### Action item
Print every entry below again. Nothing may differ from the original.

[Data entries]
▬▬▬

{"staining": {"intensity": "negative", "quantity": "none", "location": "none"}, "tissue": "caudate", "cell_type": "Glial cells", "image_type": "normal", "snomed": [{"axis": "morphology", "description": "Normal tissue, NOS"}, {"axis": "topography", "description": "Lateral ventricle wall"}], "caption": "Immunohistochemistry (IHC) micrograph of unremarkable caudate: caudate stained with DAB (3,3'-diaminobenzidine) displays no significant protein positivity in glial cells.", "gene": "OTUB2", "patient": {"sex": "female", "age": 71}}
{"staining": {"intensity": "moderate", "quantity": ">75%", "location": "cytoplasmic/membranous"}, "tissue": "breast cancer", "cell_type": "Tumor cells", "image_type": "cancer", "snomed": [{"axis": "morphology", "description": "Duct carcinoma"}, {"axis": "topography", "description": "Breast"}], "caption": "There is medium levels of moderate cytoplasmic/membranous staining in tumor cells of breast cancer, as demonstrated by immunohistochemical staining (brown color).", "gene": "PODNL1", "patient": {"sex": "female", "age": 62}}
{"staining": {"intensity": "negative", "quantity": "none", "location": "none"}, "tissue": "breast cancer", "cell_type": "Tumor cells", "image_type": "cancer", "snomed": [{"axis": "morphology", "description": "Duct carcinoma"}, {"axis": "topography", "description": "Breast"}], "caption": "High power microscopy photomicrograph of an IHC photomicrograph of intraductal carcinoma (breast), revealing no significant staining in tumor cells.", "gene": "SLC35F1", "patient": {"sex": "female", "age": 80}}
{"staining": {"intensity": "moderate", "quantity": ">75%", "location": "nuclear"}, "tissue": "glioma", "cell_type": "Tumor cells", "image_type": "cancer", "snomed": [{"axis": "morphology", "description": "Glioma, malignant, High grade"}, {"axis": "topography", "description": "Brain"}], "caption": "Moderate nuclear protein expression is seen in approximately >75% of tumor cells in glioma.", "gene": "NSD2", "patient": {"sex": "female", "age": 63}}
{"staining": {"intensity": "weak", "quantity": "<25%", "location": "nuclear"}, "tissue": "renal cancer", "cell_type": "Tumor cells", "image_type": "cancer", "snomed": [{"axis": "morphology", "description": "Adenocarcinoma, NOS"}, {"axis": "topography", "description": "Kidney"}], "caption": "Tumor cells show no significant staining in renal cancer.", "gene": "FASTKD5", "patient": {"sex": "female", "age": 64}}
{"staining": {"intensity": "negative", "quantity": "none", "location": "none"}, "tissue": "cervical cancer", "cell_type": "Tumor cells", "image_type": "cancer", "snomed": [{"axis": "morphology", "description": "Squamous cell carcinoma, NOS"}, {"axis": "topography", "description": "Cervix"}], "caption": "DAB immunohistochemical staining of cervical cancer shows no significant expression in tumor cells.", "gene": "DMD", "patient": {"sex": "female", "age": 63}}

▬▬▬

### Written response
{"staining": {"intensity": "negative", "quantity": "none", "location": "none"}, "tissue": "caudate", "cell_type": "Glial cells", "image_type": "normal", "snomed": [{"axis": "morphology", "description": "Normal tissue, NOS"}, {"axis": "topography", "description": "Lateral ventricle wall"}], "caption": "Immunohistochemistry (IHC) micrograph of unremarkable caudate: caudate stained with DAB (3,3'-diaminobenzidine) displays no significant protein positivity in glial cells.", "gene": "OTUB2", "patient": {"sex": "female", "age": 71}}
{"staining": {"intensity": "moderate", "quantity": ">75%", "location": "cytoplasmic/membranous"}, "tissue": "breast cancer", "cell_type": "Tumor cells", "image_type": "cancer", "snomed": [{"axis": "morphology", "description": "Duct carcinoma"}, {"axis": "topography", "description": "Breast"}], "caption": "There is medium levels of moderate cytoplasmic/membranous staining in tumor cells of breast cancer, as demonstrated by immunohistochemical staining (brown color).", "gene": "PODNL1", "patient": {"sex": "female", "age": 62}}
{"staining": {"intensity": "negative", "quantity": "none", "location": "none"}, "tissue": "breast cancer", "cell_type": "Tumor cells", "image_type": "cancer", "snomed": [{"axis": "morphology", "description": "Duct carcinoma"}, {"axis": "topography", "description": "Breast"}], "caption": "High power microscopy photomicrograph of an IHC photomicrograph of intraductal carcinoma (breast), revealing no significant staining in tumor cells.", "gene": "SLC35F1", "patient": {"sex": "female", "age": 80}}
{"staining": {"intensity": "moderate", "quantity": ">75%", "location": "nuclear"}, "tissue": "glioma", "cell_type": "Tumor cells", "image_type": "cancer", "snomed": [{"axis": "morphology", "description": "Glioma, malignant, High grade"}, {"axis": "topography", "description": "Brain"}], "caption": "Moderate nuclear protein expression is seen in approximately >75% of tumor cells in glioma.", "gene": "NSD2", "patient": {"sex": "female", "age": 63}}
{"staining": {"intensity": "weak", "quantity": "<25%", "location": "nuclear"}, "tissue": "renal cancer", "cell_type": "Tumor cells", "image_type": "cancer", "snomed": [{"axis": "morphology", "description": "Adenocarcinoma, NOS"}, {"axis": "topography", "description": "Kidney"}], "caption": "Tumor cells show no significant staining in renal cancer.", "gene": "FASTKD5", "patient": {"sex": "female", "age": 64}}
{"staining": {"intensity": "negative", "quantity": "none", "location": "none"}, "tissue": "cervical cancer", "cell_type": "Tumor cells", "image_type": "cancer", "snomed": [{"axis": "morphology", "description": "Squamous cell carcinoma, NOS"}, {"axis": "topography", "description": "Cervix"}], "caption": "DAB immunohistochemical staining of cervical cancer shows no significant expression in tumor cells.", "gene": "DMD", "patient": {"sex": "female", "age": 63}}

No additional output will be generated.